In order to simulate the synaptic current for this mechanism, rate constants were chosen that would give macroscopic kinetics, similar to those described by Yi et al. (2019) GluN1/GluN2B/GluN2D triheteromeric receptors. The rate constants for glutamate binding to the GluN2B and GluN2D subunits were respectively microscopic association rate constants k+ B = k+ D = 107 M−1s−1 and dissociation rate constants k-B = 4 s−1 = k-D = 1 s−1 while the rate constants for the allosteric antagonist (I) were k+ I = 107 M−1s−1 and k-I = 1 s−1. Channel opening rate was 10 s−1 and channel closing rate, 500 s−1 which in the absence of antagonist gives a maximum channel open probability, Popen = 0.02 (Fig. 6A). In this example, binding of the allosteric antagonist to the GluN2B subunit is assumed to cause a 5-fold decrease in glutamate binding rate, k+ B (allosteric constant, α = 5). In addition, when glutamate is bound to the GluN2B subunit, the affinity of the allosteric antagonist is reduced by a 5-fold (α) increase in the inhibitor dissociation rate constant, k-I. With inhibitor bound to the GluN2B subunit, the channel closing rate (500 s−1) is increased to 2000 s−1 by the coupling factor of β = 4.

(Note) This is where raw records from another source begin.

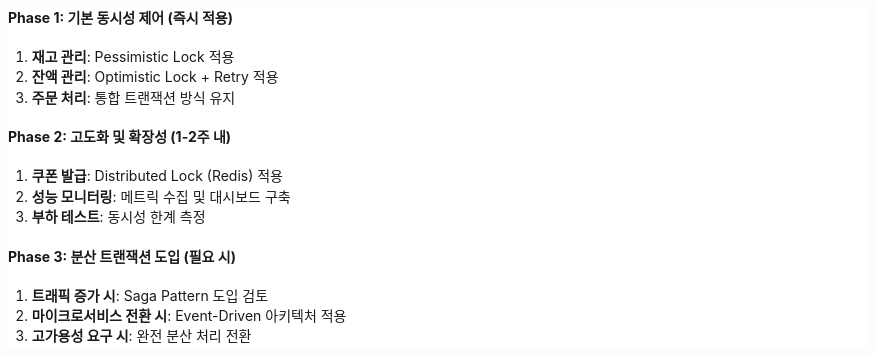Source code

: #### Phase 1: 기본 동시성 제어 (즉시 적용)

1. **재고 관리**: Pessimistic Lock 적용
2. **잔액 관리**: Optimistic Lock + Retry 적용
3. **주문 처리**: 통합 트랜잭션 방식 유지

#### Phase 2: 고도화 및 확장성 (1-2주 내)

1. **쿠폰 발급**: Distributed Lock (Redis) 적용
2. **성능 모니터링**: 메트릭 수집 및 대시보드 구축
3. **부하 테스트**: 동시성 한계 측정

#### Phase 3: 분산 트랜잭션 도입 (필요 시)

1. **트래픽 증가 시**: Saga Pattern 도입 검토
2. **마이크로서비스 전환 시**: Event-Driven 아키텍처 적용
3. **고가용성 요구 시**: 완전 분산 처리 전환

Simulation of a synaptic current initiated by a 1 ms pulse of 1 mM glutamate shows that pre-application of the antagonist at 10 μM inhibits the peak synaptic current by 75% but does not significantly change the synaptic current decay (Fig. 6; control decay tau = 203.6 ms, in presence of antagonist, tau = 204.2 ms). These simulations suggest a parsimonious explanation for the action of subunit-selective allosteric antagonists in that their action might be explained by a change in affinity and pre-gating within that subunit.

Concluding remarks

Compared to drugs acting at orthosteric sites on the receptor, allosterically acting drugs are potentially much more complicated to study, and even where the location of the binding site is known, it is difficult to make predictions about the drug action. The rich landscape of druggability and molecular selectivity promised by the potential variability of NMDA receptor allosteric sites comes at a price because we cannot extrapolate from knowledge of the location of the drug binding site to detailed predictions of drug action. Particularly with the NMDA receptor allosteric antagonists acting at triheteromeric receptors, the maximum drug effect is quite variable. In general with allosteric mechanisms, it could be said essentially ‘all bets are off’! The influence of any particular drug on agonist binding, pre-gating or channel opening and even single channel conductance cannot be assumed and instead must be measured to ascertain the mechanism of action of the drug. Despite the increased complications in understanding the mechanisms of action of allosteric antagonists, NMDA receptor pharmacology and drug discovery has seen rapid advances in recent years and allosteric antagonists now give tantalising hints at possibilities for new therapeutic agents in the future.

Declaration of competing interest

I declare no Conflict of Interest in submission of this manuscript.